Netflix配信中のヒューマンドラマ『誰だって無価値な自分と闘っている』。主人公は、映画監督を目指しながら20年間もデビューできないファン・ドンマン(ク・ギョファン)と、彼を理解する映画会社社員のピョン・ウナ(コ・ユンジョン)である。そして、ドンマンの「天敵」になっているのが、名バイプレイヤーのオ・ジョンセが演じる映画監督のパク・ギョンセだ。(以下、一部ネタバレを含みます)

■注目作『誰だって無価値な自分と闘っている』オ・ジョンセの名演技で人間の嫉妬深さや情けなさが縦横無尽に表現されていく

 このドラマでひんぱんに描かれるのが、大学の映画サークルの先輩後輩で結成された「8人会」のメンバーたちだ。

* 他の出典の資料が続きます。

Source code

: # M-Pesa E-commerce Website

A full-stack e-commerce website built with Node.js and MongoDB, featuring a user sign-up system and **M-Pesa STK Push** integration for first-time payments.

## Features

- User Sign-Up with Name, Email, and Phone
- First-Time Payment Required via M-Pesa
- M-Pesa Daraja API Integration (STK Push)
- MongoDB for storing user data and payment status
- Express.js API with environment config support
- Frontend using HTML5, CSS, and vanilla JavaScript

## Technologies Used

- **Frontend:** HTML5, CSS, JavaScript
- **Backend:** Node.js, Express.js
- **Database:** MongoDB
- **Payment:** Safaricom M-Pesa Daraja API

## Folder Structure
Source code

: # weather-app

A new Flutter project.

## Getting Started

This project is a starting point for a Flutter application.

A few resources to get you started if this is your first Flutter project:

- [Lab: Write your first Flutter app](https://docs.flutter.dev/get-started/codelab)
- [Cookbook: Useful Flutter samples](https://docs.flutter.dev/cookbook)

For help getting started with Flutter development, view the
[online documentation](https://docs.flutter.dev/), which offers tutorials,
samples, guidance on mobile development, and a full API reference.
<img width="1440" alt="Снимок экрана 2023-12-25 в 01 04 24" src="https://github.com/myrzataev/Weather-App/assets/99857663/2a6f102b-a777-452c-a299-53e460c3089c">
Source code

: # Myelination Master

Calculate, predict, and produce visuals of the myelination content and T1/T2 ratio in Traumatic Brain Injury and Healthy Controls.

 この中で、映画業界でおちこぼれているドンマンは、成功した仲間に嫉妬して、辛辣な批評を繰り返している。反感を買って出入り禁止になっても、「8人会」にしつこくからんでくる。特にやり玉に挙げたのが、新作映画が公開されたばかりのギョンセだった。

Netflix『誰だって無価値な自分と闘っている』独占配信中

 ギョンセの新作映画は興行的に大惨敗。失意のギョンセは、浴びた悪評をわざわざ口に出しながら山を登っていく。それが彼なりの立ち直り方なのだ。

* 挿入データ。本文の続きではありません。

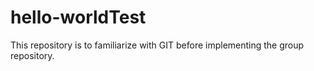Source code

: # hello-worldTest

This repository is to familiarize with GIT before implementing the group repository.
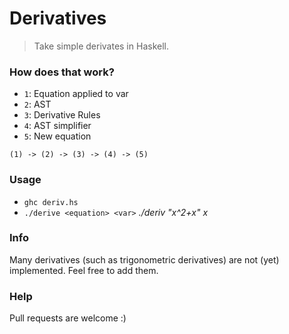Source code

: # Derivatives
> Take simple derivates in Haskell.

### How does that work?
- `1`: Equation applied to var
- `2`: AST
- `3`: Derivative Rules
- `4`: AST simplifier
- `5`: New equation

`(1) -> (2) -> (3) -> (4) -> (5)`

### Usage
- `ghc deriv.hs`
- `./derive <equation> <var>` _./deriv "x^2+x" x_

### Info
Many derivatives (such as trigonometric derivatives) are not (yet) implemented. Feel free to add them.

### Help
Pull requests are welcome :)
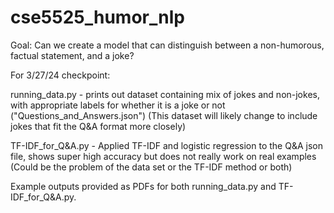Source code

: # cse5525_humor_nlp

Goal: Can we create a model that can distinguish between a non-humorous, factual statement, and a joke?

For 3/27/24 checkpoint:

running_data.py - prints out dataset containing mix of jokes and non-jokes, with appropriate labels for whether it is a joke or not ("Questions_and_Answers.json")
(This dataset will likely change to include jokes that fit the Q&A format more closely)

TF-IDF_for_Q&A.py - Applied TF-IDF and logistic regression to the Q&A json file, shows super high accuracy but does not really work on real examples
(Could be the problem of the data set or the TF-IDF method or both)

Example outputs provided as PDFs for both running_data.py and TF-IDF_for_Q&A.py. 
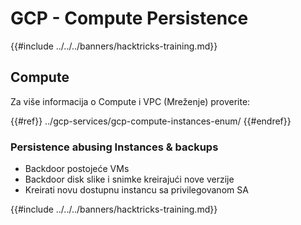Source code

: # GCP - Compute Persistence

{{#include ../../../banners/hacktricks-training.md}}

## Compute

Za više informacija o Compute i VPC (Mreženje) proverite:

{{#ref}}
../gcp-services/gcp-compute-instances-enum/
{{#endref}}

### Persistence abusing Instances & backups

- Backdoor postojeće VMs
- Backdoor disk slike i snimke kreirajući nove verzije
- Kreirati novu dostupnu instancu sa privilegovanom SA

{{#include ../../../banners/hacktricks-training.md}}
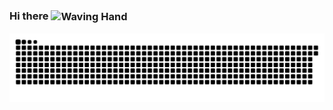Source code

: ### Hi there <img align=center src="https://user-images.githubusercontent.com/26017543/213809353-c908d93c-3dff-4694-9d13-e0e5cbdb879c.png" alt="Waving Hand" width="36" height="36" />

<picture>
  <source media="(prefers-color-scheme: dark)" srcset="https://raw.githubusercontent.com/UtoPiiAx/UtoPiiAx/Output/github-contribution-grid-snake-dark.svg">
  <source media="(prefers-color-scheme: light)" srcset="https://raw.githubusercontent.com/UtoPiiAx/UtoPiiAx/Output/github-contribution-grid-snake.svg">
  <img  alt="github contribution grid snake animation" src="https://raw.githubusercontent.com/UtoPiiAx/UtoPiiAx/Output/github-contribution-grid-snake.svg">
</picture>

 それでも、我慢ならないのが、レビューと称してドンマンがネット上に書き散らかした悪評の数々だった。これだけは我慢できなかった。

 ギョンセは反逆に出る。「8人会」のグループトークにドンマンへの非難を徹底的に繰り返した。それは、彼の人間性を否定する文章で埋め尽くされていた。

 かくして、ドンマンとギョンセの舌戦は常に一触即発の状況となった。

 単純に言えば、ギョンセがドンマンを相手にしなければいい、と思ってしまう。それなのに、彼は異様なほどドンマンの言動に苛立ち、憎悪を募らせている。まるで、自分の弱さを隠すために、意図的にドンマンを標的にしているかのように……。

 ギョンセの妻コ・ヘジン(カン・マルグム)は映画会社の代表であり「8人会」のメンバーなのだが、その彼女が「ドンマンを相手にしないで」と願っても、忠告を無視してギョンセはドンマンに異様なほどの敵対心を持っていく。

 こうした一連の展開になって、物語の面白さが際立ってきた。ドラマに起爆剤を持ち込んだのは、ひたすら演技派の極致をのぼりつめているオ・ジョンセだ。